— Selected extract —
• • • • • • •

After the Gas Runs Out:
Civic Democracy and Prospects for Life and Living Inside the Blue Line
Summary of a presentation given by Dr. Bill Vitek in Keene Valley, NY on November 11th, 2005, as part of the Arthur M. Crocker Lecture Series sponsored by the Association for the Protection of the Adirondacks
Bill Vitek
Imagine the year is 2055 and you are living somewhere inside the Adirondack Park Blue Line. What’s different about the place? How are you traveling these days? What are you doing for a living? Where is the energy coming from that’s heating your home in mid-February? Is your food still traveling an average of 1,800 miles to get to your plate, or is it grown regionally? Are you an active citizen helping to shape the region’s future? What sorts of events have occurred between now and then to shape your choices and decisions?
These were some of the questions addressed by Dr. Bill Vitek, an Associate Professor of Philosophy at Clarkson University, at a recent talk in The Association for the Protection of the Adirondacks’ Arthur M. Crocker Lecture Series. A native of Schenectady, New York, Dr. Vitekserved for a number of years as Associate Director of Clarkson’s Center for the Environment, where he directed campus environmental programs. He was also the founding Director and co-creator of Clarkson’s Environmental Science & Policy Program. With a B.A. and Ph.D. in Philosophy from Union College and the Graduate Center of the City University of New York, Vitek’s research and writing is focused on the intersection between social practices and the environmental, cultural, and historical contexts in which they occur. He is the author of one book, the co-editor of two books, and the author of essays and articles on professional ethics, community, and public life. Vitek is a jazz musician and a frequent invited lecturer and keynote speaker at conferences and universities, where he has offered ethics workshops to professional and corporate groups.

• • • • • • •

— Source information —
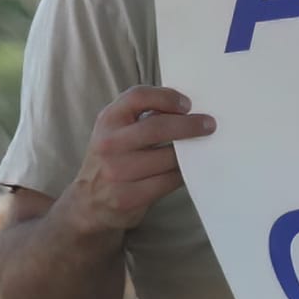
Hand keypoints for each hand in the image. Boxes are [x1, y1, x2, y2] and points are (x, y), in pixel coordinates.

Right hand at [68, 85, 215, 234]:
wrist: (89, 202)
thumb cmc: (112, 160)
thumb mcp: (116, 131)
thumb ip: (141, 117)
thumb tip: (185, 109)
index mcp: (108, 120)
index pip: (137, 96)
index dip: (166, 97)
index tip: (187, 104)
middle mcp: (109, 144)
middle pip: (157, 127)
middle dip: (189, 125)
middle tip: (209, 125)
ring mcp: (118, 172)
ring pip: (168, 157)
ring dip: (190, 153)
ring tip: (201, 149)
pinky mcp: (130, 196)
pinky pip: (169, 181)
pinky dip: (182, 174)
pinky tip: (187, 170)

• • • • • • •

— Brief 1 —
In the lecture summary on life inside the Adirondack Blue Line, where and on what date did Bill Vitek give his presentation?
— Brief 2 —
Extend the lecture summary on life inside the Adirondack Blue Line, starting after its final sentence.

— Output 1 —
He gave it in Keene Valley, NY, on November 11, 2005.

— Output 2 —
The title of Dr. Vitek’s talk is premised on the concern that the United States and the world is now, or soon will be, on the downward slope of a curve that predicts the end of cheap, easily accessible oil and natural gas. As described by Association President Peter Brinkley in his introductory remarks to Vitek’s presentation, the high point of this curve has been dubbed “The Hubbert Peak,” after Dr. Marion King Hubbert, of Shell Oil, the geophysicist who postulated in 1956 the concept of Peak Oil. He maintained that oil & natural gas are finite resources, evolving within the earth over millions of years, and that at some point global production will peak, plateau and begin to decline. The emerging debate concerns when oil peak will occur. If Hubbert’s calculations and concerns are accurate, there is likely to be a period of discontinuity, with social and economic disruptions potentially unparalleled in American history.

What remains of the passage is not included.